
    I suppose one could get a plane to Halifax from Montreal and only go through two 14 day isolation periods instead of three. Whoopee. I'm getting the feeling that outside of Quebec (Montreal) and Ontario (Toronto) which are CV-19 hotspots, some people in power are making a giant meal out of all this.

    On the one hand, you have the dopes, Lord Conrad Black and Transcendentalist J Todd Ring stand out for me at opposite ends of the political dolt spectrum, who say it isn't worse than flu based on stats. Of course it isn't! That's what the lockdown has accomplished, you berks. If we did this every year, about NOBODY would catch and die of flu complications. I'd bet not a soul has caught the regular flu since mid-March. So CV-19 is real enough all right.

    On the other hand, we have provincial Chief Medical Officers who seem to want 100% assurances that CV-19 has receded into the background before they'll let family hug again. In my little group of friends and family extending from Calgary and all around NS, none of us personally know anyone who's had the plague. Perhaps the good docs could use a bit of empathetic human logic as we move away from lockdown. People first, forget about business. Hospitals are empty and ER docs are twiddling their thumbs. I could go on, as one of my brothers is a doc himself and highly opinionated, but I'll leave it there for now.

    As for the airlines, I rally couldn't give a shit. They expanded cheap flights and millions of people travelling to cheap drunken vacations for decades with zero thought about the environment. The floating gin palaces and Norwalk virus incubators known as cruise ships were always a blight on any seascape -- good riddance.

_DATA SHOWN_
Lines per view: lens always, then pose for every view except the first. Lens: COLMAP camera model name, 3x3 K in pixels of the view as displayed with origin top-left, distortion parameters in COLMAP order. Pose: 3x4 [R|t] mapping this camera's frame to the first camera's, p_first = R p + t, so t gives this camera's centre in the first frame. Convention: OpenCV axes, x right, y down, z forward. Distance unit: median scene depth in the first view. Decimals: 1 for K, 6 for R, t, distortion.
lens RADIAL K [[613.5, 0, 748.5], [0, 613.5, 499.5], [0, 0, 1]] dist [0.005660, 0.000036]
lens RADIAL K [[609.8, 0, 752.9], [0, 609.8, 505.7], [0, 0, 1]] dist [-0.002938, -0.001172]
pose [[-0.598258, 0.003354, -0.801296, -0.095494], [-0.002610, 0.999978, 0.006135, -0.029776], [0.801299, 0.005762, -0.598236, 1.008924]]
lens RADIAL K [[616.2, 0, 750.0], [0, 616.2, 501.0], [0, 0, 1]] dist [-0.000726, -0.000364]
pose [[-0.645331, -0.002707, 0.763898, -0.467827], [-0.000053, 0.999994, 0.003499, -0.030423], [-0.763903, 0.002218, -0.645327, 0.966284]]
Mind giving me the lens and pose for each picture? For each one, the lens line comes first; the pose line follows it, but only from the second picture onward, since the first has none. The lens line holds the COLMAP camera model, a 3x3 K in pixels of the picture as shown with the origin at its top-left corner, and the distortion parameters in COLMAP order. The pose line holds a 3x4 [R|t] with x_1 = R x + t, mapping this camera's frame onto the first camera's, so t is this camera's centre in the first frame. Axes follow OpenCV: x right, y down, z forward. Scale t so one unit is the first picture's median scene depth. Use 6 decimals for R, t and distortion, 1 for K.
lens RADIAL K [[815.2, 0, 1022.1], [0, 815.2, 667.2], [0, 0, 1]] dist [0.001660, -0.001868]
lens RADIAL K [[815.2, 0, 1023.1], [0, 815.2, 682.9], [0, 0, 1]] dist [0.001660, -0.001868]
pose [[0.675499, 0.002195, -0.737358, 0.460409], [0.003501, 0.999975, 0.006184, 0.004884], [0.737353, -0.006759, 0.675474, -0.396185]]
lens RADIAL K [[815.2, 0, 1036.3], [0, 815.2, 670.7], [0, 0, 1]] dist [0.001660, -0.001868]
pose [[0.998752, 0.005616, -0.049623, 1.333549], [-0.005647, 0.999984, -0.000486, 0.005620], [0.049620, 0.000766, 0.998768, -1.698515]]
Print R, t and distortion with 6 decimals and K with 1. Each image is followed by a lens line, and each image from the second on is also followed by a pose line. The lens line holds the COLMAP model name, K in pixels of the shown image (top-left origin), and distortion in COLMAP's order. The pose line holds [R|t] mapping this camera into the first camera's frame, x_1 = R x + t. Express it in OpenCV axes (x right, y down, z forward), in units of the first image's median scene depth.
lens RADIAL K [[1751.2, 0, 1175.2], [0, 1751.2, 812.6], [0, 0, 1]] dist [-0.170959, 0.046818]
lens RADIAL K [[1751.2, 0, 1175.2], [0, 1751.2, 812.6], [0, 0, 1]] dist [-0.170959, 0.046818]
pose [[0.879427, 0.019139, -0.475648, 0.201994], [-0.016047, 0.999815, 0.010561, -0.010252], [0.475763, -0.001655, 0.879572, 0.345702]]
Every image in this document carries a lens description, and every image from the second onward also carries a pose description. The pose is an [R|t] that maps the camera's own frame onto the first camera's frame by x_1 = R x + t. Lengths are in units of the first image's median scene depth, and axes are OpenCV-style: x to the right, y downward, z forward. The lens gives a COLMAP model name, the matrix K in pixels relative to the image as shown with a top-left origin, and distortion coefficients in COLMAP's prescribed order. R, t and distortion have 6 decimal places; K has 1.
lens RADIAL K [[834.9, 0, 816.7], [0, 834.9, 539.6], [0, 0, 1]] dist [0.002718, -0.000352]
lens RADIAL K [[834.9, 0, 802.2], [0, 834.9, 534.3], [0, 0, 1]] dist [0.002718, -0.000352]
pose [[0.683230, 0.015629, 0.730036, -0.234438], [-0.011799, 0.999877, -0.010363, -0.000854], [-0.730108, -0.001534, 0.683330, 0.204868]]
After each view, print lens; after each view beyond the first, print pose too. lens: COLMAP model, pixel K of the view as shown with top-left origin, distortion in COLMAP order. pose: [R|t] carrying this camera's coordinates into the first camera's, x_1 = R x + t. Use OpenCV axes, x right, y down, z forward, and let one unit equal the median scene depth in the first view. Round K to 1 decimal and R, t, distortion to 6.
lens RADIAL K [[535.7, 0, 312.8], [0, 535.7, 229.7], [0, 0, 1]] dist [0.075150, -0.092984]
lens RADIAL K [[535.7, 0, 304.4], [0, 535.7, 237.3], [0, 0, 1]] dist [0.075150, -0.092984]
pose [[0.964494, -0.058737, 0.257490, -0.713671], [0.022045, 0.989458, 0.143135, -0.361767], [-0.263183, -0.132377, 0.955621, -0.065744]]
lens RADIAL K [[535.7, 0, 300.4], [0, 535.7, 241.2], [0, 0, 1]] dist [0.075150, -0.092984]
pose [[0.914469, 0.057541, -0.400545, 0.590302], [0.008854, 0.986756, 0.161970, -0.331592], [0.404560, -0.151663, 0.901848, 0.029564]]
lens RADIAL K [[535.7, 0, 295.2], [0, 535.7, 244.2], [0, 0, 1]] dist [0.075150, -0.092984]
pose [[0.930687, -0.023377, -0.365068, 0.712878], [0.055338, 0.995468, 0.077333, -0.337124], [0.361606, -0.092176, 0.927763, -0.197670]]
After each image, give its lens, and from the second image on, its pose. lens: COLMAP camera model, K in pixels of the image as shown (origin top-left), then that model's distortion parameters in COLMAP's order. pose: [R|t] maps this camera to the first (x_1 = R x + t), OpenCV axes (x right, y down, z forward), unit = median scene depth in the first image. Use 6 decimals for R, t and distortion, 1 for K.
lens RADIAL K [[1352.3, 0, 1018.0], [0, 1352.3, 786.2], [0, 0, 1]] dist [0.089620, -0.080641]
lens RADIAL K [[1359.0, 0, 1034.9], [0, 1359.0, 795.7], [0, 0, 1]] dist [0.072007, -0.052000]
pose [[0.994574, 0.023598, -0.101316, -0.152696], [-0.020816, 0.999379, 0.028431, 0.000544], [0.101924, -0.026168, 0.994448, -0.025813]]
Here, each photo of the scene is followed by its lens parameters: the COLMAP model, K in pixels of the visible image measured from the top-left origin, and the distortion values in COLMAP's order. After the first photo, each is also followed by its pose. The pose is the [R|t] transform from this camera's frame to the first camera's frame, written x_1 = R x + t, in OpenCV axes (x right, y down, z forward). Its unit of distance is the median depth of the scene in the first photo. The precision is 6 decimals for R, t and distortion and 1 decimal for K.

_ACTIONS TO TAKE_
(1) Transcribe the lockdown passage from "I suppose one" up to and including "of all this.".
(2) In the lockdown passage, why does the writer say it is no surprise that statistics show CV-19 is not worse than the flu? Answer in one to three sentences.
(3) Resume the passage about lockdowns, airlines and cruise ships, starting after its final sentence.

_PER-TASK ANSWERS_
(1)
I suppose one could get a plane to Halifax from Montreal and only go through two 14 day isolation periods instead of three. Whoopee. I'm getting the feeling that outside of Quebec (Montreal) and Ontario (Toronto) which are CV-19 hotspots, some people in power are making a giant meal out of all this.

(2) The writer says the lockdown is what has kept CV-19 from being worse than the flu. If lockdowns were done every year, hardly anyone would catch the flu or die of its complications.

(3)
    BM

    ReplyDelete
  3. It's a thorny problem, Toby. If we let airlines die, the lot of them, how could that industry ever come back? What of the inventory of jetliners already in service and those on order? Should Europe lose Airbus or America sacrifice Boeing? Do we hand that sector to China also?

    As for closing borders, that attracts the old debate about protectionism. What I've noticed in these conversations is that 'protectionism' is taken in the pre-climate breakdown/pre-pandemic sense. Those who argue against it most loudly imagine we're still in the world as it existed two decades ago.

    The world has changed - markedly and, in some ways, irreversibly. Neoliberal globalism has lost much of its utility today. Supply chains are breaking. The stability that global free trade rests on is faltering. Growth seems to take one of two forms - authoritarian, illiberal democracies or collapsing failed states.

    ReplyDelete
  4. The airlines have been living high on a cheap tourism bacchanal, BM. I stopped flying years ago when the choices became First Class or Cattle Class. First Class was too costly and Cattle Class was an insult to passenger dignity. Screw it.

    Were you in Canada back in the days of Ward Air? Meal service on china plates and real silverware. That was air travel.

    ReplyDelete
  5. Some years ago my wife, daughter and I caught a nasty dose of flu flying back from the UK.
    You do not forget flu!
    Air travel , like ocean cruises , will never recover.
    People are realising that travel equals transmission of viruses and will never trust mass travel again.
    To survive the aircraft manufacturers , Airbus and Boeing will have to re invent themselves .
    Such is the end of empires be they political or manufacturers.
    Globalism has been exposed to be efficient but fragile, cost saving but eventually ruinous.

    FWIW.
    https://www.theguardian.com/world/2020/may/09/two-week-quarantine-will-cripple-us-aviation-industry-warns-boris-johnson

    I find it amazing that we put so much stock in economies that are built on so little of value!

    As the virus lingers on , i think we are coming to the realisation that our 'economy' was built on nothing of real value.